Tout comme la consommation d'énergie ne doit pas dépasser les limites du métabolisme, l'utilisation correcte de toute technologie doit toujours être austère : " L'austérité participe d'une vertu plus fragile, qui la dépasse et l'englobe : joie, eutrapélie, amitié" (Œuvres complètes I, p. 374).
Dans tous ses livres, Illich détaille comment une véritable alternative au modèle industriel occidental pourrait être envisagée. Il souligne également les risques, tant psychologiques que structurels, que comporte une telle alternative, aussi nécessaire et utopique soit-elle.
Pour l'heure, il faut noter que la proposition politique d'Illich, d'un réalisme attentif aux capacités de chacun, pourrait se résumer en deux mots : énergie y amitié.

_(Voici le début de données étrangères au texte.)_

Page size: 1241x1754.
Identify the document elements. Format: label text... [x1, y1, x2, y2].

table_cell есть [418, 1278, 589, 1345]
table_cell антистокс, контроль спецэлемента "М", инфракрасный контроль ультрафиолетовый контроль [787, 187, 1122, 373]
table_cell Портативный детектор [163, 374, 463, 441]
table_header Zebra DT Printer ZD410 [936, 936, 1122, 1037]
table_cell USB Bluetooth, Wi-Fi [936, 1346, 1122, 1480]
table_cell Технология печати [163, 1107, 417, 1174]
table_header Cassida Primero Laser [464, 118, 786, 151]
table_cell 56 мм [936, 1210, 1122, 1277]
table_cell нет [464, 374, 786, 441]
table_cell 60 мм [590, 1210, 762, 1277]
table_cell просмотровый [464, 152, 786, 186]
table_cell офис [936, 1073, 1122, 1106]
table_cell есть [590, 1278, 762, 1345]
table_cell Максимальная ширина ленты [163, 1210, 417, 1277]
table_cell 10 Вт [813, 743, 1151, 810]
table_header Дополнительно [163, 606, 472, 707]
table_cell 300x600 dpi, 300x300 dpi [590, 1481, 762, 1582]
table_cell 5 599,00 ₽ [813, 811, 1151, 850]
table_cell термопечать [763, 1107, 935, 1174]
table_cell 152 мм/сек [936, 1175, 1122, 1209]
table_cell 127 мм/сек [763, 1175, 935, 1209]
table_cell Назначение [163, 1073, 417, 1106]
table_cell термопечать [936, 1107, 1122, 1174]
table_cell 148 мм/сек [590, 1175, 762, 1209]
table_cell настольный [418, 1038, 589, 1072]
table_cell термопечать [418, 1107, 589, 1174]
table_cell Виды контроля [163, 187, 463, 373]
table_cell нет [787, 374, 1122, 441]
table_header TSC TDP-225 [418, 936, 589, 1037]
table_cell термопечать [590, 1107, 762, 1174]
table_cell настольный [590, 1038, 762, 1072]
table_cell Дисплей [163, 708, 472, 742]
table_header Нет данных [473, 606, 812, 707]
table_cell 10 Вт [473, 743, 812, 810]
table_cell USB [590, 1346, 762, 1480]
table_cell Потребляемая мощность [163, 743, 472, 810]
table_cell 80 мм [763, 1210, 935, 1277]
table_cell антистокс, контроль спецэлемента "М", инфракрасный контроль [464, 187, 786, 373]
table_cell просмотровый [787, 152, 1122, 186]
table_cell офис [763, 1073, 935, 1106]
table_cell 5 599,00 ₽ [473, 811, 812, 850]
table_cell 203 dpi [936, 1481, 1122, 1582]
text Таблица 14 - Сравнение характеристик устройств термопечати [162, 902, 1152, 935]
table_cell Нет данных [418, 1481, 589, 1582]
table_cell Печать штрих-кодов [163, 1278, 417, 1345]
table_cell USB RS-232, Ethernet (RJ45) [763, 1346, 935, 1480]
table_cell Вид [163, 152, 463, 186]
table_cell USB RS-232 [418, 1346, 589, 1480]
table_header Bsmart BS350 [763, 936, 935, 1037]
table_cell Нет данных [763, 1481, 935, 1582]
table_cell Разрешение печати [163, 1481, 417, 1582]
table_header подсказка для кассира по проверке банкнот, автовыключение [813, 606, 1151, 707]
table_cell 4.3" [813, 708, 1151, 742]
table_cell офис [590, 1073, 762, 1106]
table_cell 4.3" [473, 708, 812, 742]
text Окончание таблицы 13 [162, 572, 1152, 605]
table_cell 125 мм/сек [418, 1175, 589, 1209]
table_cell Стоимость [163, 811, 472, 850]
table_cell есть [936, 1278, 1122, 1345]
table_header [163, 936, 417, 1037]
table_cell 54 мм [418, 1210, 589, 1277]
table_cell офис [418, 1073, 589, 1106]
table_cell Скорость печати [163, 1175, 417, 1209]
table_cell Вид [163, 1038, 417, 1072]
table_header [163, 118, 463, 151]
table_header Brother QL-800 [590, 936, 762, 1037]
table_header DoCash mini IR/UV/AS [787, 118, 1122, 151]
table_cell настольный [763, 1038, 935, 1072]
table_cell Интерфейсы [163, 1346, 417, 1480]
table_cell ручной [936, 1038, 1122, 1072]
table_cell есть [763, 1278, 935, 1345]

Illich reconnaît lui-même que son réalisme particulier est enraciné dans le mystère et la réalité de l'Incarnation. On pourrait aussi ajouter qu'elle plonge ses racines dans une certaine tradition thomiste : à la fin de ses jours, il se référait encore à Jacques Maritain comme à son maître.
Bien qu'il ait quitté la prêtrise en 1969 pour éviter d'être une source de division à l'intérieur et à l'extérieur de l'Église, Illich n'a jamais renoncé à sa foi libre et profondément vécue et à son amour pour les grands auteurs médiévaux. En fait, son dernier livre, Dans la vigne du texte (1993), est dédié à Hugo de San Victor. Comme le résume bien Taylor, "Ce message provient d'une théologie particulière, mais il devrait être entendu par tous". (Dernières conversations avec Ivan Illich, p. 18).